[Data records Boundary: Start]

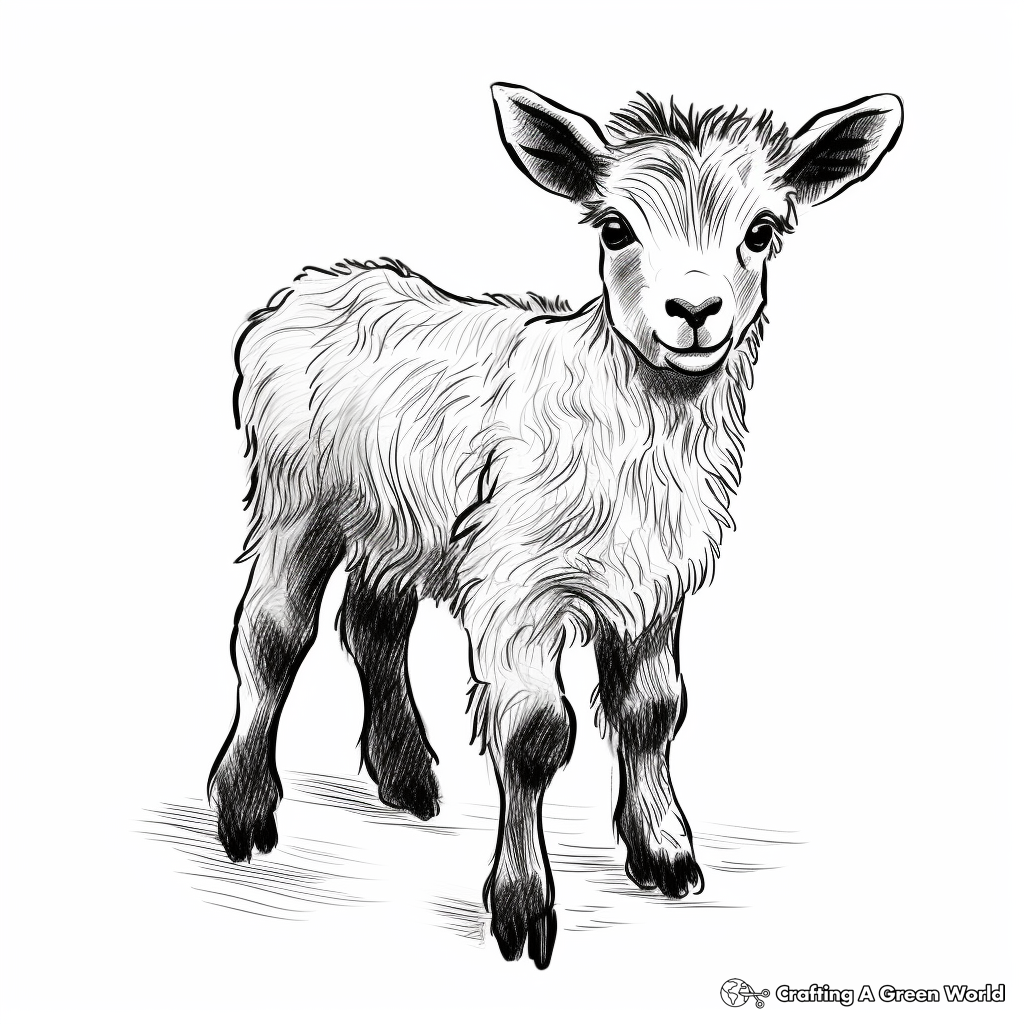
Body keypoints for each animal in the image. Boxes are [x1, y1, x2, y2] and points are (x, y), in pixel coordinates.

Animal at [209, 84, 902, 968]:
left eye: (761, 231)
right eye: (615, 228)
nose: (694, 311)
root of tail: (320, 284)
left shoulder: (653, 586)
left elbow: (654, 710)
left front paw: (665, 852)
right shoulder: (518, 587)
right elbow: (535, 736)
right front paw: (522, 905)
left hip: (402, 524)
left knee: (372, 622)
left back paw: (407, 778)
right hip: (297, 501)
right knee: (271, 635)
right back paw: (243, 811)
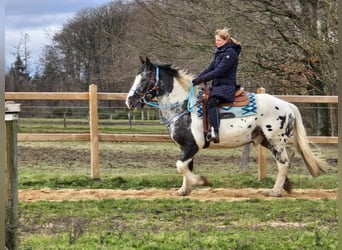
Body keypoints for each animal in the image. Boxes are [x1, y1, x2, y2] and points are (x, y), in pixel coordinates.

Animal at [125, 57, 326, 197]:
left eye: (144, 78)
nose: (130, 101)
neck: (184, 107)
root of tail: (287, 105)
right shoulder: (186, 147)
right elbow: (186, 166)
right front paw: (183, 191)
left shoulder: (192, 145)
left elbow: (181, 165)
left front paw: (202, 181)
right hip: (265, 140)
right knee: (289, 156)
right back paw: (286, 186)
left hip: (275, 140)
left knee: (283, 163)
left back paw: (275, 191)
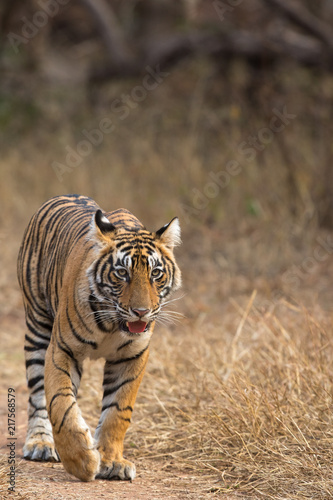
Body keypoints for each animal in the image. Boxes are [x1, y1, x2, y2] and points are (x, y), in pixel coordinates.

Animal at [16, 193, 180, 482]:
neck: (112, 324)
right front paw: (81, 461)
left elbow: (117, 411)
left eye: (156, 274)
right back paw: (40, 444)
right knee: (37, 395)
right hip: (37, 326)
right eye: (122, 273)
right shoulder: (62, 349)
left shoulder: (132, 356)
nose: (141, 312)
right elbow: (60, 403)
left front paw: (112, 462)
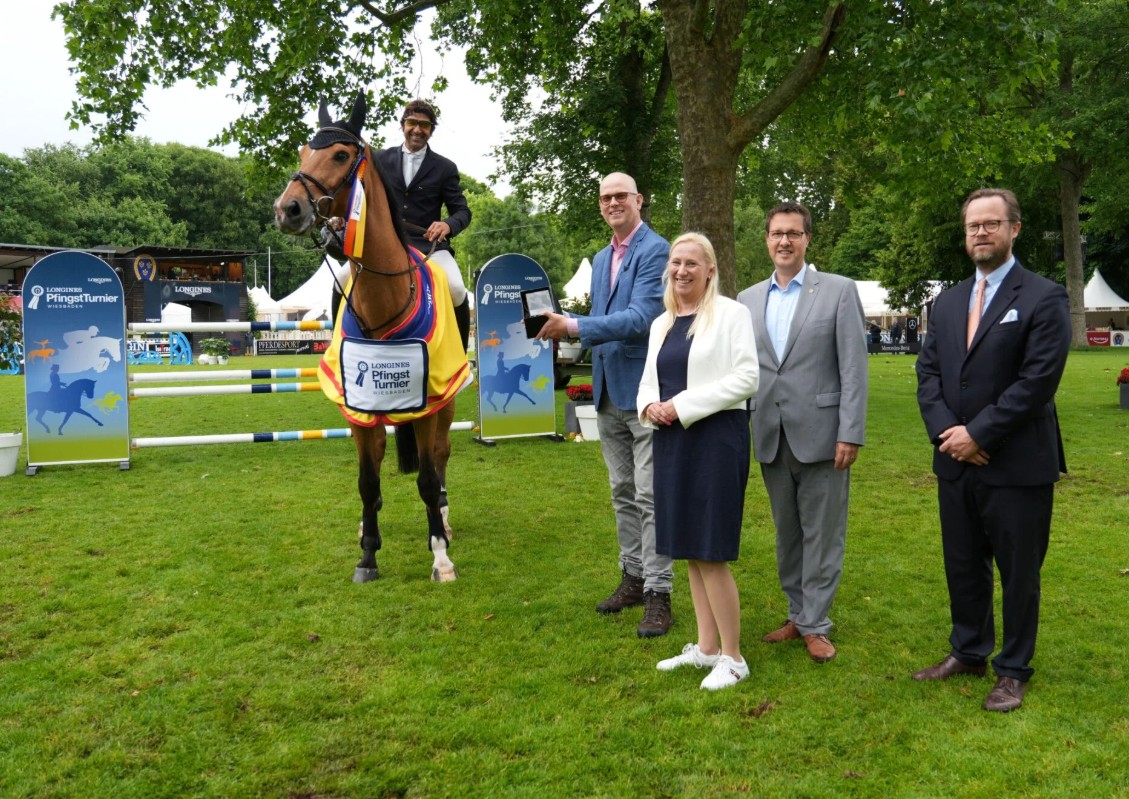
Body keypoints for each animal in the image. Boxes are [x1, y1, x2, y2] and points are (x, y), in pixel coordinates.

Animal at [273, 92, 466, 584]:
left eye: (341, 155)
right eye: (303, 152)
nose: (287, 210)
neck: (385, 300)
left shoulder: (427, 404)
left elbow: (426, 478)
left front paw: (440, 557)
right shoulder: (359, 407)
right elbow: (366, 478)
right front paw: (367, 555)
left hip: (447, 400)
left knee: (440, 458)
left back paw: (443, 517)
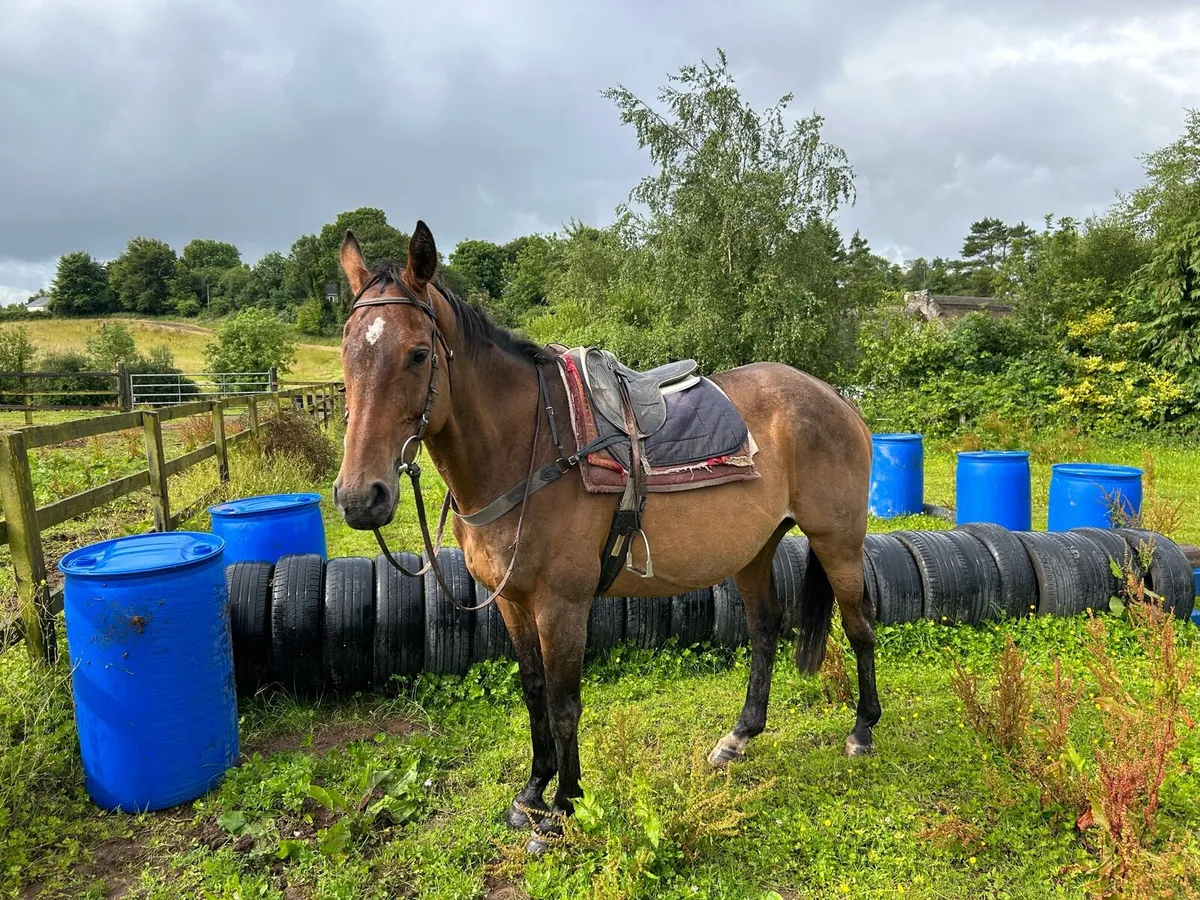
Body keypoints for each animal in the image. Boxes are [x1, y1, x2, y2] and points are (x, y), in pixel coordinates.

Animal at [332, 219, 879, 854]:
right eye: (347, 353)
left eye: (418, 355)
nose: (359, 497)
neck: (529, 447)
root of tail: (835, 398)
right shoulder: (512, 603)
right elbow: (534, 693)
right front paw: (532, 792)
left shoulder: (562, 604)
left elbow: (565, 703)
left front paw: (564, 808)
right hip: (755, 549)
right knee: (765, 631)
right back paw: (739, 737)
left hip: (838, 540)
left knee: (860, 626)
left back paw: (863, 730)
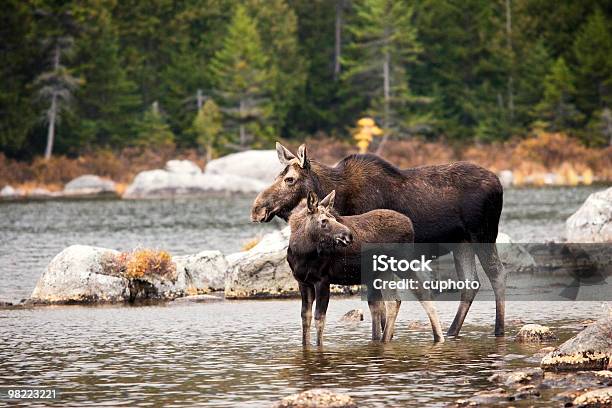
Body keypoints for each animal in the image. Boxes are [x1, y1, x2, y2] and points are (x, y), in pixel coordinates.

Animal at [251, 143, 504, 334]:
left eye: (290, 179)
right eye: (277, 176)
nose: (257, 209)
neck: (338, 198)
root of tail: (499, 183)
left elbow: (380, 306)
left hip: (483, 234)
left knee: (497, 273)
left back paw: (498, 330)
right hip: (461, 242)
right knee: (470, 283)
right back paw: (451, 332)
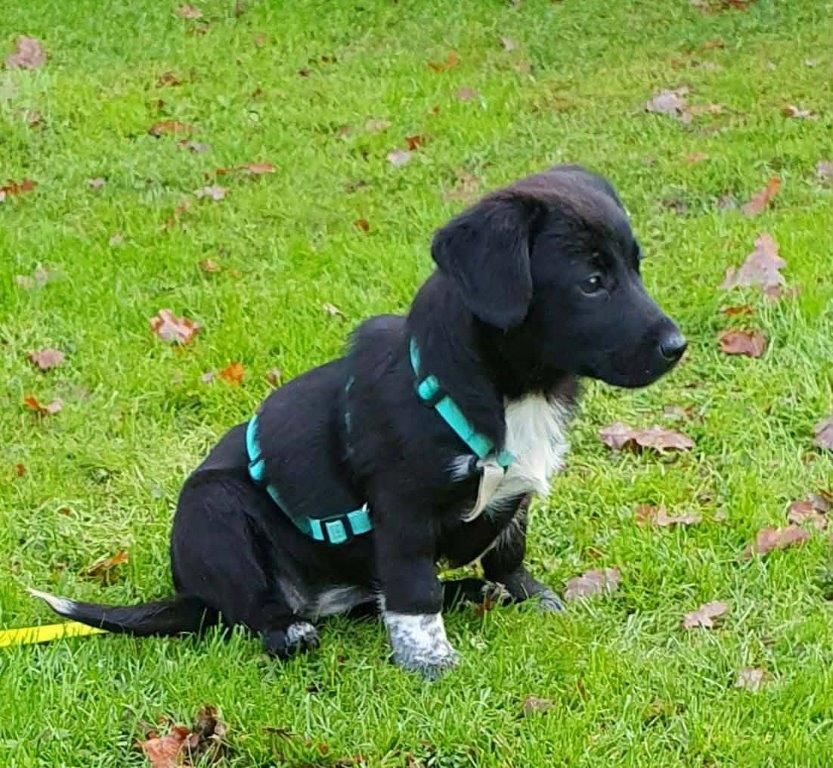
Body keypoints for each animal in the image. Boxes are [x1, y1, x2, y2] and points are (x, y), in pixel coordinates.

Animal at [31, 165, 685, 678]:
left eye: (636, 268)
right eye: (592, 283)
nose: (677, 346)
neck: (514, 391)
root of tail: (188, 594)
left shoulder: (514, 494)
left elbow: (508, 552)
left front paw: (524, 594)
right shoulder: (403, 508)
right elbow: (415, 592)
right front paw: (430, 661)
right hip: (213, 508)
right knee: (257, 610)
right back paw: (290, 630)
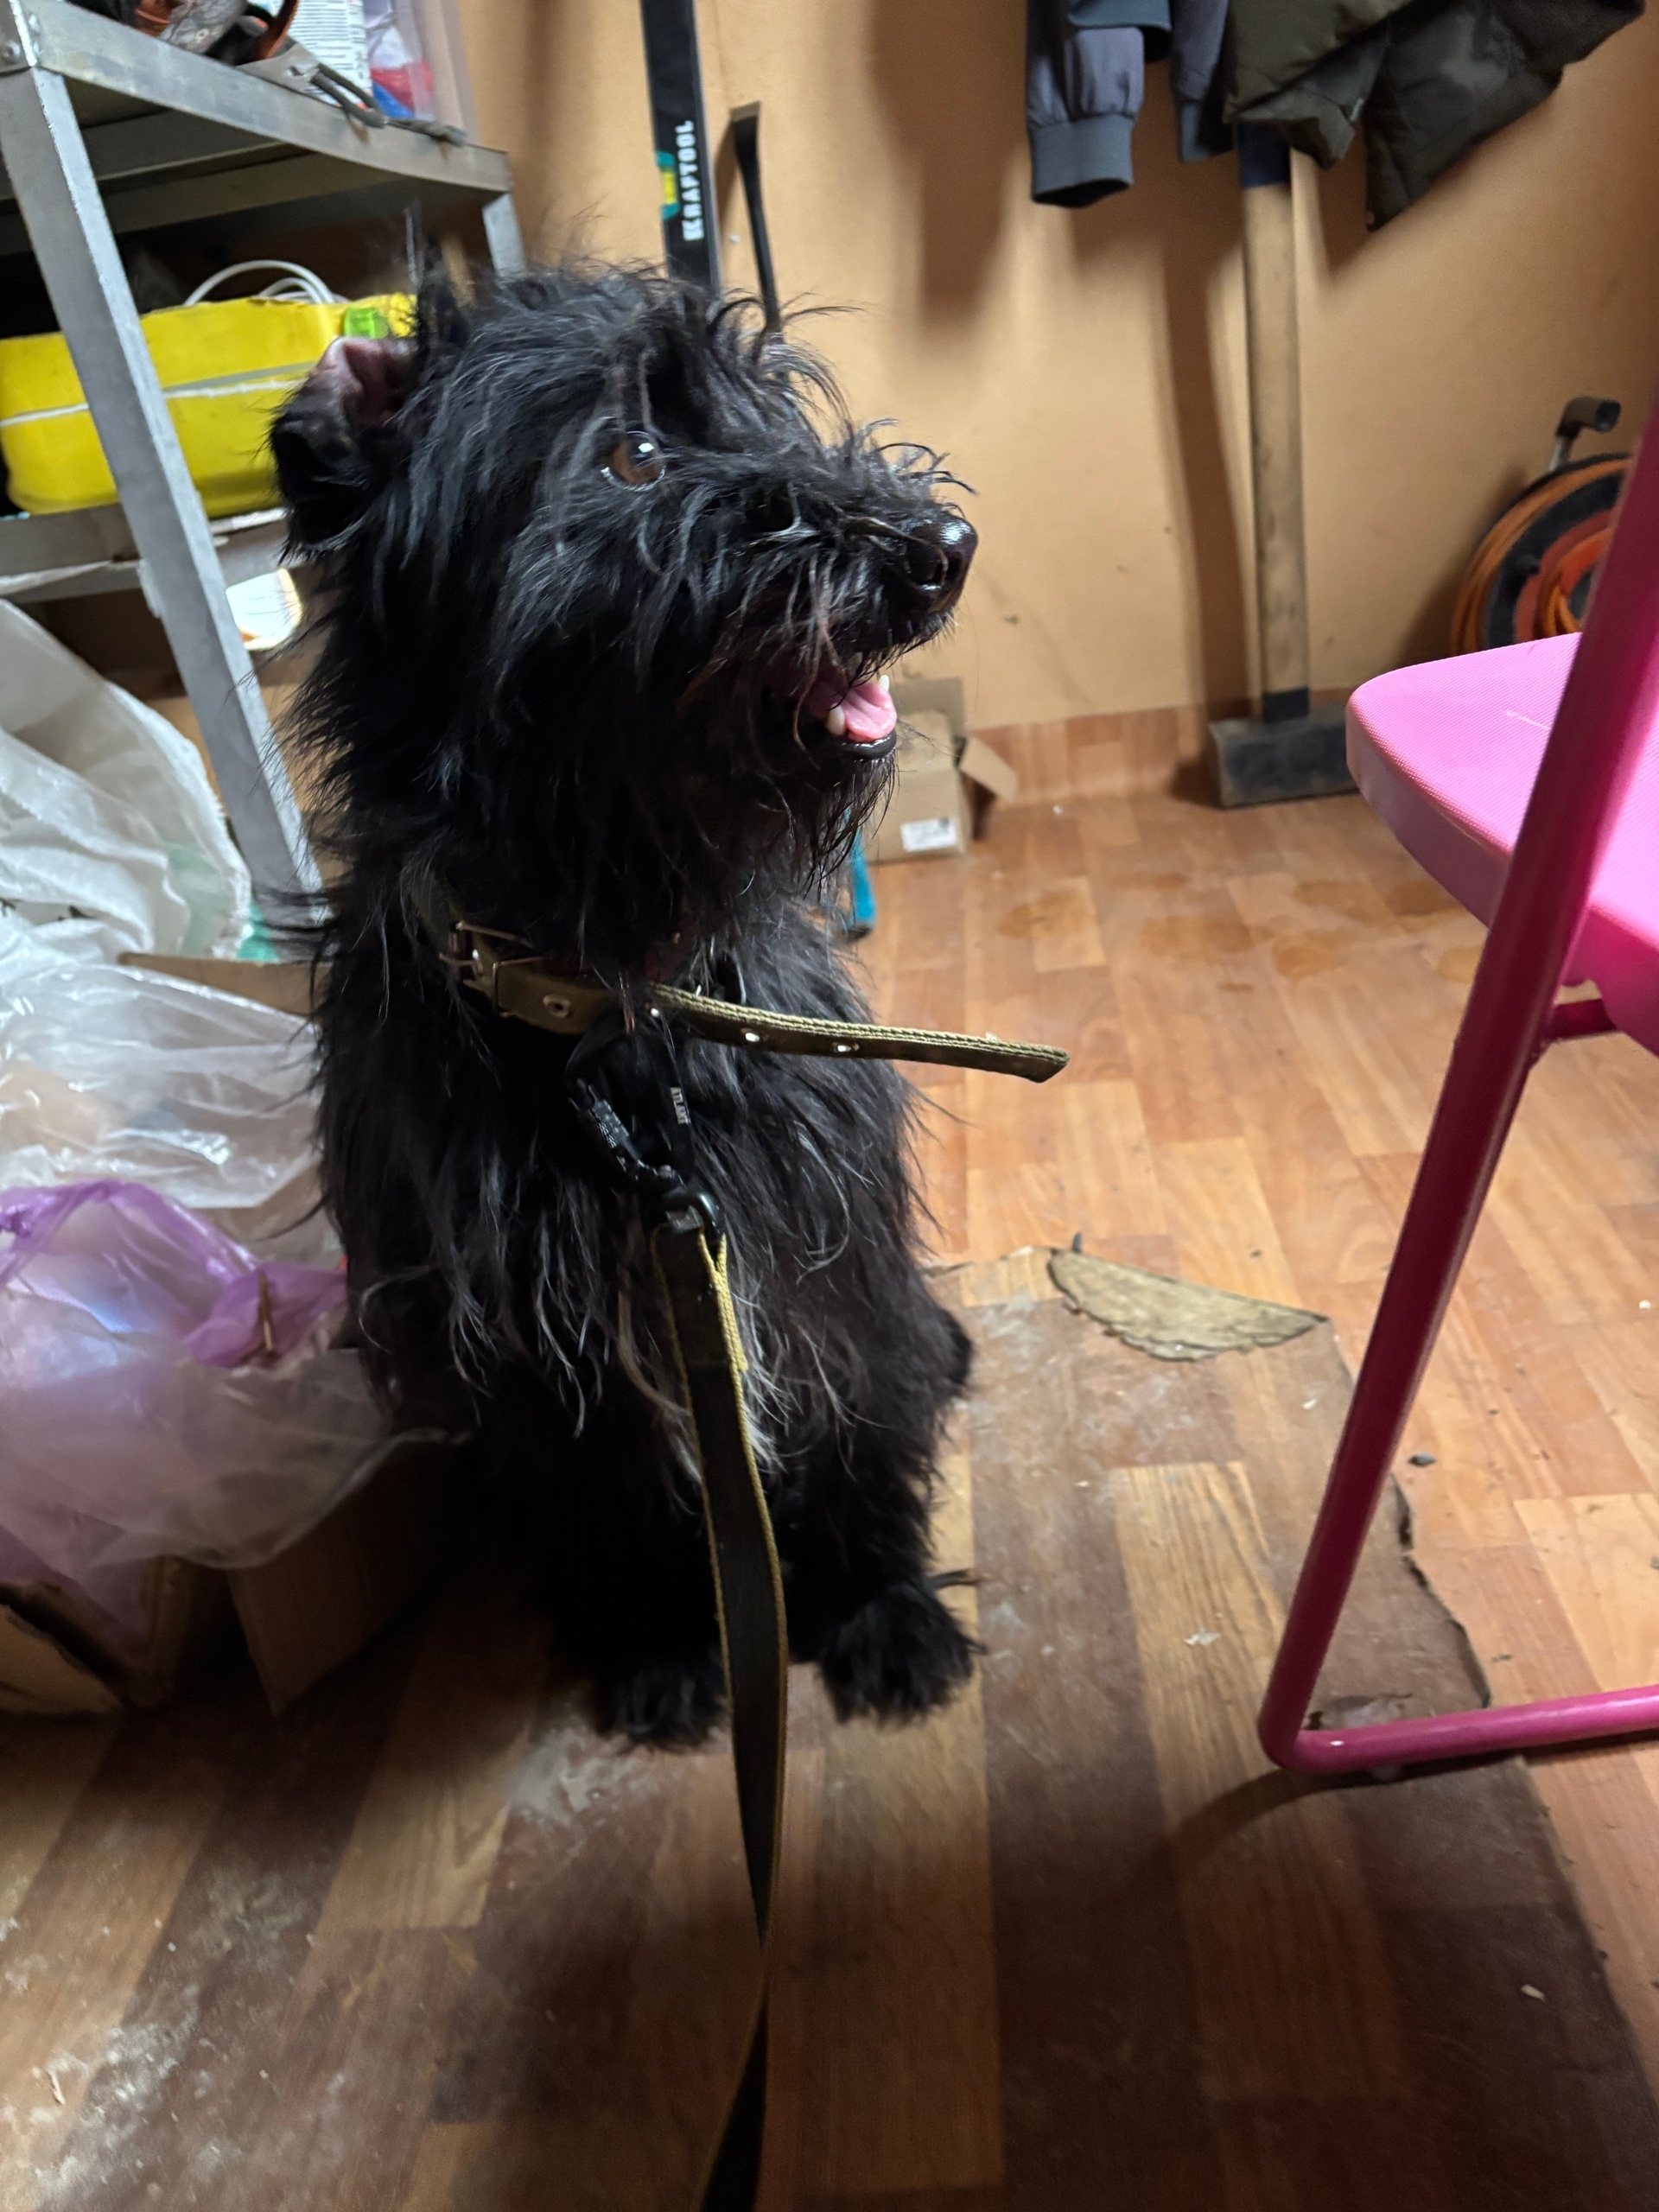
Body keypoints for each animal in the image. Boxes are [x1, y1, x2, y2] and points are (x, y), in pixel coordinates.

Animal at [273, 264, 981, 1744]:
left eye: (764, 416)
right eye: (633, 454)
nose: (943, 544)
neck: (610, 993)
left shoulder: (819, 1252)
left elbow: (858, 1427)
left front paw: (880, 1606)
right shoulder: (544, 1351)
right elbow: (610, 1506)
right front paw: (660, 1646)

[Data records Boundary: End]

- **What you have to do**: The answer must consist only of the lines from the beginning of the entries above through the line that holds "left hip: (402, 524)", reproduced exactly and without pictures.

- **Your solution**:
Body keypoints for each animal in the image. Boxes are [x1, y1, x2, y2] and points are (x, y), in pixel coordinates.

Animal at [209, 84, 902, 968]:
left eye: (761, 231)
right eye: (615, 228)
nose: (694, 311)
root of tail: (320, 284)
left shoulder: (653, 586)
left elbow: (654, 710)
left front paw: (665, 852)
right shoulder: (518, 587)
right elbow: (535, 736)
right front paw: (522, 905)
left hip: (402, 524)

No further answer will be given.